Recently the New York Times published an article about the increasing power of Haitian gangs. The article was correct in describing how the gangs operate, and how they are financed by business and political elites, but it falls into the Times’s historical pattern of disparaging Aristide and the accomplishments of the Lavalas administrations. Haiti Action Committee member Charlie Hinton sent the Times a 173-word condensed version of the letter below, but they haven’t published it, so we want to share the letter with you in an expanded form:
To the Editor: I’m writing to clarify two misrepresentations about Haiti’s former President Jean-Bertrand Aristide in your article on the advance of Haitian gangs. The gangs plaguing Haiti today started to form after the 1986 overthrow of Baby Doc Duvalier, during the 5-year period of military dictatorships before Aristide’s presidency began. Known in Haitian Kreyol as zenglendos, they included members of Duvalier’s tonton macoutes death squad and the Haitian military. They carried out robberies and home invasions, and assassinated democracy activists. Residents formed neighborhood watch groups for protection and self defense. These were not “gangs,” as the Times article maintains.

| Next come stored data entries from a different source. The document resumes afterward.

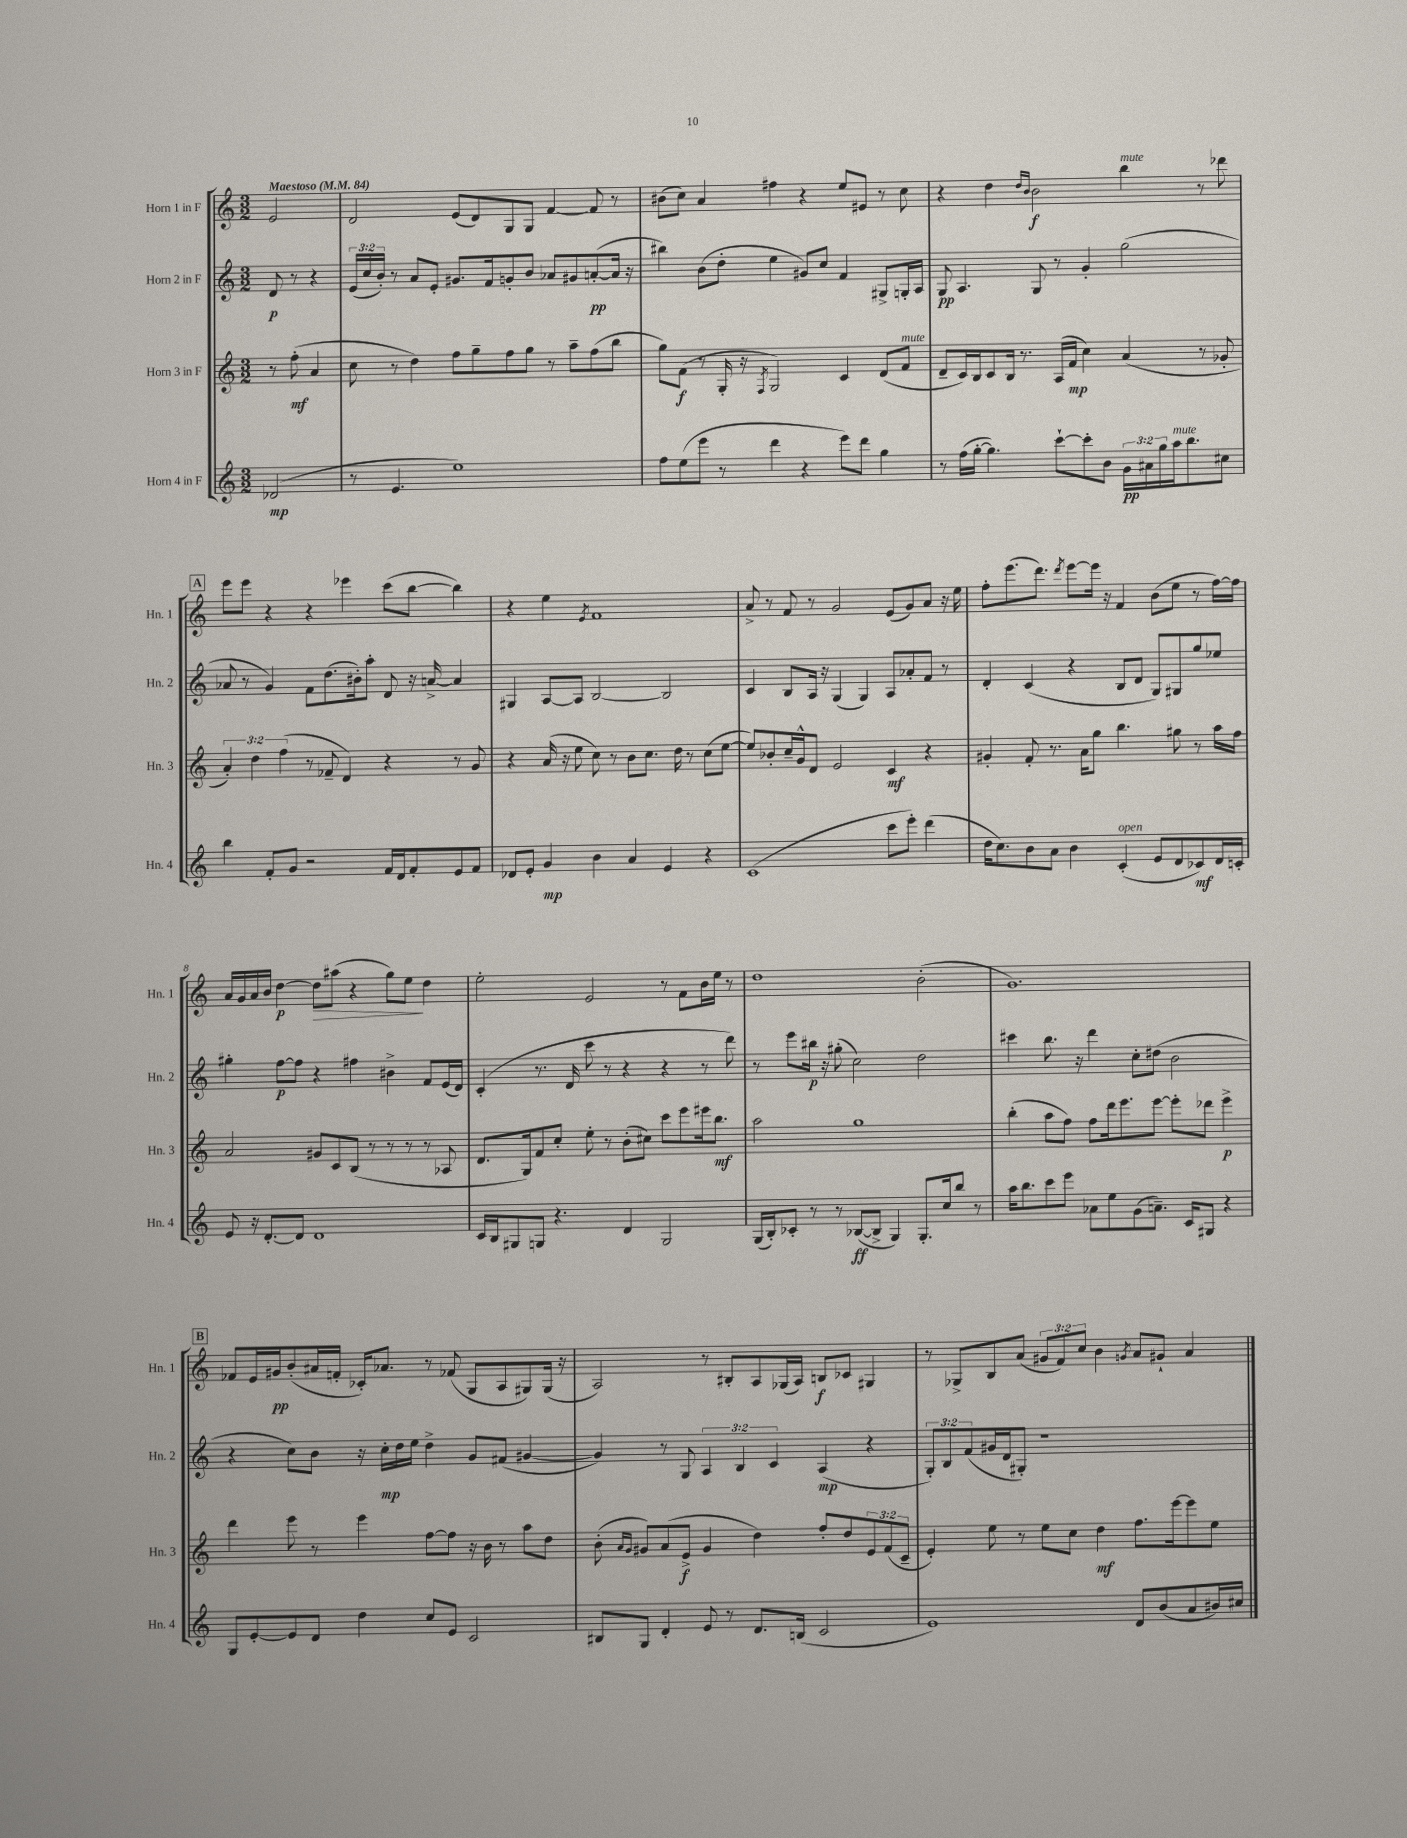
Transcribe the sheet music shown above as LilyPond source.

<<
\new StaffGroup <<
\new Staff = "s0" \with { instrumentName = "Horn 1 in F" shortInstrumentName = "Hn. 1" } {
    \clef treble \key c \major \numericTimeSignature \time 3/2 \override Staff.TupletNumber.text = #tuplet-number::calc-fraction-text \partial 2 \tempo "Maestoso" 4 = 84
    e'2 |
    d'2 e'8( d'8) g8 g8 f'4~ f'8 r8 |
    bis'8( c''8) a'4 fis''4 r4 e''8 eis'8 r8 c''8 |
    r4 d''4 \grace { d''16 b'16 } b'2\f b''4^\markup { \italic "mute" } r8 des'''8 |
    \mark \markup { \box "A" } e'''8 e'''8 r4 r4 ees'''4 c'''8( b''8~ b''4) |
    r4 e''4 \acciaccatura { e'8 } f'1 |
    a'8-> r8 f'8 r8 g'2 e'8( g'8) a'8 r16 e''16 |
    f''8-. e'''8.( d'''8.) \acciaccatura { d'''8 } e'''8~ e'''16 r16 f'4 b'8( e''8 r8 f''16~) f''16 |
    a'16 g'16 a'16 b'16 d''4~\p d''8\> ais''8( r4 g''8) e''8\! d''4 |
    e''2-. e'2 r8 f'8 b'16 e''16 r8 |
    d''1 b'2-.( |
    g'1.) |
    \mark \markup { \box "B" } fes'8 e'16 gis'16\pp b'8-.( ais'16 f'16-. ces'16-.) aes'8. r8 fes'8( g8 a8 gis8) gis16( r16 |
    a2) r8 bis8-. a8 ges16( a16) b8\f ces'8 gis4 |
    r8 ges8-> b8 a'8( \tuplet 3/2 { gis'8 f'8) c''8 } b'4 \acciaccatura { g'8 } a'8 gis'8-! a'4 \bar "|." |
}
\new Staff = "s1" \with { instrumentName = "Horn 2 in F" shortInstrumentName = "Hn. 2" } {
    \clef treble \key c \major \numericTimeSignature \time 3/2 \override Staff.TupletNumber.text = #tuplet-number::calc-fraction-text \partial 2
    d'8\p r8 r4 |
    \tuplet 3/2 { e'16( c''16 b'16-.) } r8 a'8 e'8-. gis'8. f'16 g'8-. b'8 aes'8 gis'8 a'8~-.\pp( a'16 r16 |
    bis''4) b'8( d''8-. e''4 gis'8) c''8 f'4 gis8-> g16-. a16 |
    g8\pp a4. g8 r8 g'4-. g''2( |
    \mark \markup { \box "A" } aes'8 r8 g'4) f'8 d''8.( bis'16-.) a''8-. d'8 r16 a'16~-> a'4 |
    gis4 a8~ a8 b2~ b2 |
    c'4 b8 a16 r16 g4( g4) a8 aes'8-. f'8 r8 |
    d'4-. c'4( r4 b8 d'8 g8) gis8 g''8 ees''8 |
    gis''4-. f''8~\p f''8 r4 fis''4 bis'4-> f'8 e'16( d'16) |
    c'4-.( r8. d'16 c'''8 r8 r4 r4 r8 d'''8) |
    r8 e'''8 bis''16\p r16 gis''8-.( c''2) d''2 |
    cis'''4 b''8. r16 d'''4 c''8-. dis''8( b'2 |
    \mark \markup { \box "B" } r4 c''8) b'8 r16 c''16-.\mp d''16 e''16 d''4-> g'8 fis'8( gis'4~ |
    gis'4) r8 g8 \tuplet 3/2 { a4 b4 c'4 } a4\mp( r4 |
    \tuplet 3/2 { g8-.) b8 f'8( } gis'16 d'16 gis8-.) r1 \bar "|." |
}
\new Staff = "s2" \with { instrumentName = "Horn 3 in F" shortInstrumentName = "Hn. 3" } {
    \clef treble \key c \major \numericTimeSignature \time 3/2 \override Staff.TupletNumber.text = #tuplet-number::calc-fraction-text \partial 2
    r8 f''8-.\mf( a'4 |
    c''8 r8 d''4) f''8 g''8-- f''8 g''8 r8 a''8-- f''8( b''8 |
    g''8) f'8\f( r8 g16-. r16 \acciaccatura { f8 } g2) c'4 d'8( f'8^\markup { \italic "mute" } |
    d'8-- c'16) b16 c'8 b16 r8. a16( f'16\mp c''4) a'4( r8 ges'8-. |
    \mark \markup { \box "A" } \tuplet 3/2 { a'4-.) d''4 f''4( } r8 fes'8-- d'4) r4 r8 g'8 |
    r4 a'16( r16 e''8 c''8) r8 b'8 c''8. d''16 r8 c''8( e''8~ |
    e''8) bes'8-. c''16-- g'16-^ d'8 e'2 c'4\mf r4 |
    gis'4-. f'8-. r8. a'16 g''8 b''4. gis''8 r8 a''16 f''16 |
    a'2 gis'8 c'8 b8( r8 r8 r8 r8 aes8 |
    d'8. g16) f'8 c''8-. e''8-. r8 b'8-.( cis''8) c'''8 e'''8 eis'''16 b''8.\mf |
    a''2 g''1 |
    b''4-.( a''8 f''8) f''8 d'''16 e'''8. e'''8~ e'''8-. des'''8 e'''4->\p |
    \mark \markup { \box "B" } d'''4 e'''8 r8 e'''4 f''8~ f''8 r16 b'16 r8 a''8 d''8 |
    b'8-.( \grace { a'16 g'16 } gis'8) a'8( e'8->\f gis'4 d''4) f''8-. d''8 \tuplet 3/2 { e'8 f'8( c'8-- } |
    e'4-.) e''8 r8 e''8 c''8 d''4\mf f''8. e'''16~ e'''8 e''8 \bar "|." |
}
\new Staff = "s3" \with { instrumentName = "Horn 4 in F" shortInstrumentName = "Hn. 4" } {
    \clef treble \key c \major \numericTimeSignature \time 3/2 \override Staff.TupletNumber.text = #tuplet-number::calc-fraction-text \partial 2
    des'2\mp( |
    r8 e'4. e''1) |
    f''8 e''8( e'''8 r8 d'''4 r4 e'''8) d'''8 g''4 |
    r8 f''16( g''16~-. g''4.) c'''8~-! c'''8-. b'8 \tuplet 3/2 { g'16\pp ais'16 g''16 } a''16^\markup { \italic "mute" } b''8. cis''8 |
    \mark \markup { \box "A" } b''4 f'8-. g'8 r2 f'16 d'16 f'8-. e'8 f'8 |
    des'8 e'8-. g'4\mp b'4 a'4 e'4 r4 |
    c'1( c'''8 e'''8-.) d'''4( |
    d''16 c''8.) b'8 a'8 b'4 c'4-.^\markup { \italic "open" }( e'8 d'8 ces'8\mf) d'16 c'16-. |
    e'8 r16 d'8.~-. d'8 d'1 |
    c'16 b16 gis8 g8 r4. d'4 g2 |
    g16( b16-.) ces'8-. r8 r8 bes8~\ff( bes8-> g4) g8.-. c''16 b''8 r8 |
    a''16 b''8. c'''8 e'''8 aes'8 e''8 g'8( a'8.--) c'16 gis8 r4 |
    \mark \markup { \box "B" } g8 e'8~-. e'8 d'8 d''4 c''8 e'8 c'2 |
    bis8 g8 d'4-. e'8 r8 d'8. b16( c'2 |
    e'1) d'8 b'8( a'8 bis'16) cis''16 \bar "|." |
}
>>
>>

On the other hand, Chérizier’s G9 gangs, per your article, are supported by business and political elites, and use rape, murder, and terror, even burning people alive, to suppress protests, steal property, and force people to vote a certain way. The origin of these gangs was not under Aristide, and there is no evidence of systematic state sponsored violence during the Aristide years (see pp. 5-10), unlike today.
The situation has now become so out of control that gangs control the major highways running north and south out of Port-au-Prince and from the port into the city, forcing Haitians to pay a ransom to move goods almost anywhere in the country. These gangs continue to be allowed to flourish by the administration of Ariel Henry, who was appointed Prime Minister by the assassinated president Jovenel Moise and has zero popular credibility. He’s maintained in power by the US and the Core Group that control Haiti, despite ongoing demonstrations calling for his removal that are met with intense repression. At the same time, for land grabs, Haitians are being terrorized to leave poor neighborhoods, creating both an internal and external refugee crisis. The fact that the actions of these gangs historically target the neighborhoods that support Aristide makes clear their differentiation from the Aristide/Lavalas administrations.
Second in your article, Aristide did not “flee” Haiti. He and his wife were kidnapped in the dead of night by US military forces, flown on a US military plane, and dumped in the Central African Republic. One of the reasons was his call for France to repay its $21.7 billion debt to Haiti, which the Times documents in its exposé, The Ransom.